Record set Block Start

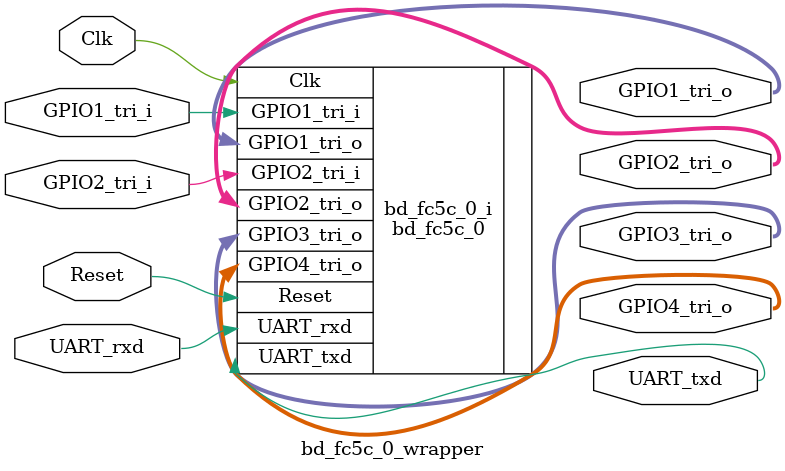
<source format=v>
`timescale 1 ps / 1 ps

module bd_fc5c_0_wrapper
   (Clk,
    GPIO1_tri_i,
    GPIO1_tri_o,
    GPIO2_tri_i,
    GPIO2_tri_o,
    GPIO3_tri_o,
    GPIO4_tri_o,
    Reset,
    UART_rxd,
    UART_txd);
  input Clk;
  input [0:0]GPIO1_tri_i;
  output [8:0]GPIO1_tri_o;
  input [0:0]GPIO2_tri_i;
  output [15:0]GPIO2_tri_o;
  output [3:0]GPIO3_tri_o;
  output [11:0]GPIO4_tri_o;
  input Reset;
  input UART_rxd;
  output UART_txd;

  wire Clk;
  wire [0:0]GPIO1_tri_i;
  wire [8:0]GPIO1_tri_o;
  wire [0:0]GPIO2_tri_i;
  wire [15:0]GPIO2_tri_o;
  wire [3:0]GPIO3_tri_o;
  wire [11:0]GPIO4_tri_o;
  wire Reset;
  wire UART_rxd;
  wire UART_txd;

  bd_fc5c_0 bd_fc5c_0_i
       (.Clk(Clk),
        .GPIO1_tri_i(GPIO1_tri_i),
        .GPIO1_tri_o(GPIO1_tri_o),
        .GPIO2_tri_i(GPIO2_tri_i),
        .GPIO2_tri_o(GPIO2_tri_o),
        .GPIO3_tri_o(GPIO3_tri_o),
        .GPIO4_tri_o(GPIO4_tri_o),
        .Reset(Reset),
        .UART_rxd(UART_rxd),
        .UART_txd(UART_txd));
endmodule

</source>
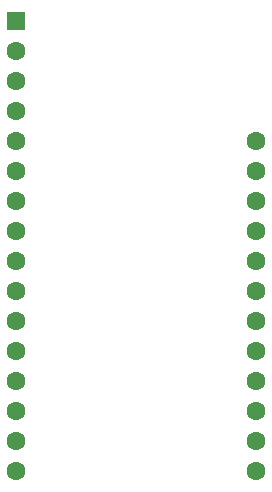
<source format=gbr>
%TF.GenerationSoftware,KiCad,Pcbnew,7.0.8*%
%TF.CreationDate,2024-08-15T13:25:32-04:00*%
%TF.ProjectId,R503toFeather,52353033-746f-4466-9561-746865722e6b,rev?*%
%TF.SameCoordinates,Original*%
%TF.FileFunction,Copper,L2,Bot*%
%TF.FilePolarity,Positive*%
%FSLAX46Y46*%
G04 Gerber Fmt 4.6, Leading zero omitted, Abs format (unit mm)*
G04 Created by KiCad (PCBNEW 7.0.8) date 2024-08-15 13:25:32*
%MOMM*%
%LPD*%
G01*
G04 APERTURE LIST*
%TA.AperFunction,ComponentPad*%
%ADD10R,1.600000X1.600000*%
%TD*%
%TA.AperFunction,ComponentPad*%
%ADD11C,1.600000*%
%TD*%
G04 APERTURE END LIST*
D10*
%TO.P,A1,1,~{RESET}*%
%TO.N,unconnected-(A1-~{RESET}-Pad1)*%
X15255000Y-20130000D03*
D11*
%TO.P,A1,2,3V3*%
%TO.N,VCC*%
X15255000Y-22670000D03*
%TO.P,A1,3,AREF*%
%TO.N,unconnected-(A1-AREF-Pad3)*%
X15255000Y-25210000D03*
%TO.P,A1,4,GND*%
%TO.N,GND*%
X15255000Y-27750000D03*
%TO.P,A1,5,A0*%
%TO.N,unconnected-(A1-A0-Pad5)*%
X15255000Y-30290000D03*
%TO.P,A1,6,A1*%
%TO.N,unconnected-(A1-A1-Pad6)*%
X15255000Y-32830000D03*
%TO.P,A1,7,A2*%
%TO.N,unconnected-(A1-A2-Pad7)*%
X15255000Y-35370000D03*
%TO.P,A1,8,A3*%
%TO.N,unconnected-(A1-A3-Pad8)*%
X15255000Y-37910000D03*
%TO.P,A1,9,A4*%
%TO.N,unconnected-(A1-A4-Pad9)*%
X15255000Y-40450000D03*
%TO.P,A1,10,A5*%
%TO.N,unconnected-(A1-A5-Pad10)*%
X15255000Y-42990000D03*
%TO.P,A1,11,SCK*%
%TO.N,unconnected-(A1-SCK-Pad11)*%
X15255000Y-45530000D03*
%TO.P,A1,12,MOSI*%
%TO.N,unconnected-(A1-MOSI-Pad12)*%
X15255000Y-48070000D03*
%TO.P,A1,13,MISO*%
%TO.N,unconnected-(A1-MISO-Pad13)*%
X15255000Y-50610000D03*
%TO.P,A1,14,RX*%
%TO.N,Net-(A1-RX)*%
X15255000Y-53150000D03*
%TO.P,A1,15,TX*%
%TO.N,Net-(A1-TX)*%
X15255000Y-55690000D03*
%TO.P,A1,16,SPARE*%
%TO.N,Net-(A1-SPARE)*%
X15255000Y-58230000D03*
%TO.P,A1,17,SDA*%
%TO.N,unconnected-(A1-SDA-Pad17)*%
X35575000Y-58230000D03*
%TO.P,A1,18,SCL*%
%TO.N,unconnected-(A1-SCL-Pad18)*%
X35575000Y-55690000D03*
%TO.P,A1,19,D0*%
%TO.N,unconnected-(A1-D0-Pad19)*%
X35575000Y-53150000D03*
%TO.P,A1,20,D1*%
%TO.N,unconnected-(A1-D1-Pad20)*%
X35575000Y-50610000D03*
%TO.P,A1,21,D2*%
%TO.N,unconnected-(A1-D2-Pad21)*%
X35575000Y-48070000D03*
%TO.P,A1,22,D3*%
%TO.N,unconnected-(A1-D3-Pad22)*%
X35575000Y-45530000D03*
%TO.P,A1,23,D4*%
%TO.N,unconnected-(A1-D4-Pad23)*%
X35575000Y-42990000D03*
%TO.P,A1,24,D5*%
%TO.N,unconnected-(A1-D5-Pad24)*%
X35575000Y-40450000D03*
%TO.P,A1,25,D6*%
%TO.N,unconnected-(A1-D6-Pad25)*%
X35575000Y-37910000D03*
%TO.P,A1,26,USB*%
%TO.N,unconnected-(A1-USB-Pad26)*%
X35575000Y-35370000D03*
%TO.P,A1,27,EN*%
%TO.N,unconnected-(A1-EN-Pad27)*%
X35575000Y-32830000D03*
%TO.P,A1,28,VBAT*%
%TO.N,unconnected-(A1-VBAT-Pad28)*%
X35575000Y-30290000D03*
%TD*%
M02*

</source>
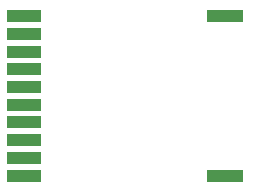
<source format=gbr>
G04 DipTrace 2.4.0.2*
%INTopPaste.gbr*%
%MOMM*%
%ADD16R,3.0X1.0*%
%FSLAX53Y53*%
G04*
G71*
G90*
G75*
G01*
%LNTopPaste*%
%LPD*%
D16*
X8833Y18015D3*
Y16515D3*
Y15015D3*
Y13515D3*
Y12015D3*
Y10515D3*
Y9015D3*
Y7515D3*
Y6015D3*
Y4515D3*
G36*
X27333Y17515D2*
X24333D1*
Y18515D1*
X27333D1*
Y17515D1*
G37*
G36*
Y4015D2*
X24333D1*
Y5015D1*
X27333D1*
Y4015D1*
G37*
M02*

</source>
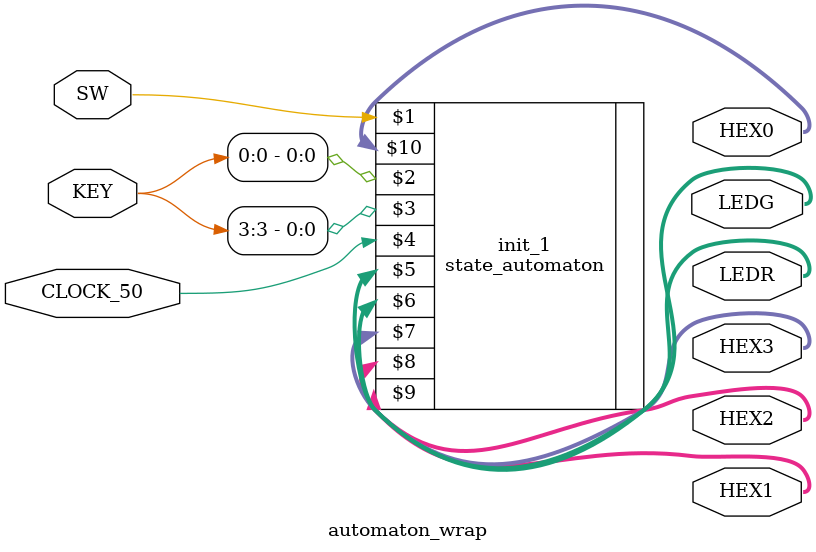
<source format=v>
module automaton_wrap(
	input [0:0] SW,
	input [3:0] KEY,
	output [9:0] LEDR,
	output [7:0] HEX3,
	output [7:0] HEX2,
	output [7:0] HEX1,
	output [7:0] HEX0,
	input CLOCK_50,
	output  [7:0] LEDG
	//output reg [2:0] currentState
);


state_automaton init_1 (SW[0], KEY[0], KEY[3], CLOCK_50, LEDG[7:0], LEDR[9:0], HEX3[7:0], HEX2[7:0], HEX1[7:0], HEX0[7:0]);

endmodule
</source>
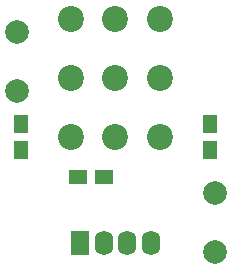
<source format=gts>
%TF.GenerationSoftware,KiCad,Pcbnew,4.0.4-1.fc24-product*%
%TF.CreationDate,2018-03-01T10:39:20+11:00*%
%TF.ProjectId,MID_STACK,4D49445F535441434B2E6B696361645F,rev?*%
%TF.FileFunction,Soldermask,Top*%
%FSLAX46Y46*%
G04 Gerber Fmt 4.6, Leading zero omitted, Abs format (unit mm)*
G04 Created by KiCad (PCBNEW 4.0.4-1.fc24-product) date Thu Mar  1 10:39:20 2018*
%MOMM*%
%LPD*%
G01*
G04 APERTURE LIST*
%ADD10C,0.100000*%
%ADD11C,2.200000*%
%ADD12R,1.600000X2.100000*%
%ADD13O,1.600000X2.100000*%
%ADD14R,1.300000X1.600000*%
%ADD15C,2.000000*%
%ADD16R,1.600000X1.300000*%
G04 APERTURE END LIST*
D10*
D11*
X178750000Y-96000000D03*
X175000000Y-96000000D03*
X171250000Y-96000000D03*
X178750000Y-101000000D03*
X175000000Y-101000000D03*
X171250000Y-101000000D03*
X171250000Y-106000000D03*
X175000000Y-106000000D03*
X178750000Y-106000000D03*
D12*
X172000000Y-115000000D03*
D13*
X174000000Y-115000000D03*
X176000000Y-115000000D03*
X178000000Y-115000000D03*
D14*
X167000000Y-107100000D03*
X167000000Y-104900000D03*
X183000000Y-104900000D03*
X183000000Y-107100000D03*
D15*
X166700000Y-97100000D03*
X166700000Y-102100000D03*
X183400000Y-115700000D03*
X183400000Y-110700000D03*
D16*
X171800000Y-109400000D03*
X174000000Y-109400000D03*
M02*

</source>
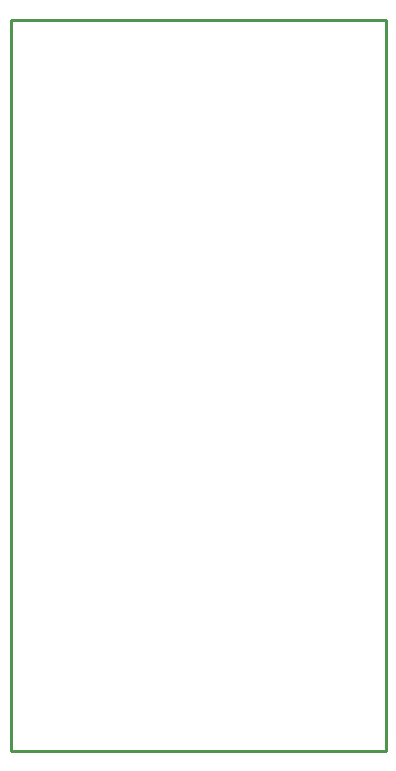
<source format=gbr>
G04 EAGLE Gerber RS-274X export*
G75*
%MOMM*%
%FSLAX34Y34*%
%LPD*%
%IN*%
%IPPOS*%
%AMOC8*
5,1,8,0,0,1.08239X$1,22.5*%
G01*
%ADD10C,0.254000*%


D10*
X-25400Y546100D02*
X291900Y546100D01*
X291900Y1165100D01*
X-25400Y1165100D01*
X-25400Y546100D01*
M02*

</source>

Record set Block End

Select every line in the material above where the string "MISO" occurs, and copy it.

**Your solution:**
%TO.P,A1,13,MISO*%
%TO.N,unconnected-(A1-MISO-Pad13)*%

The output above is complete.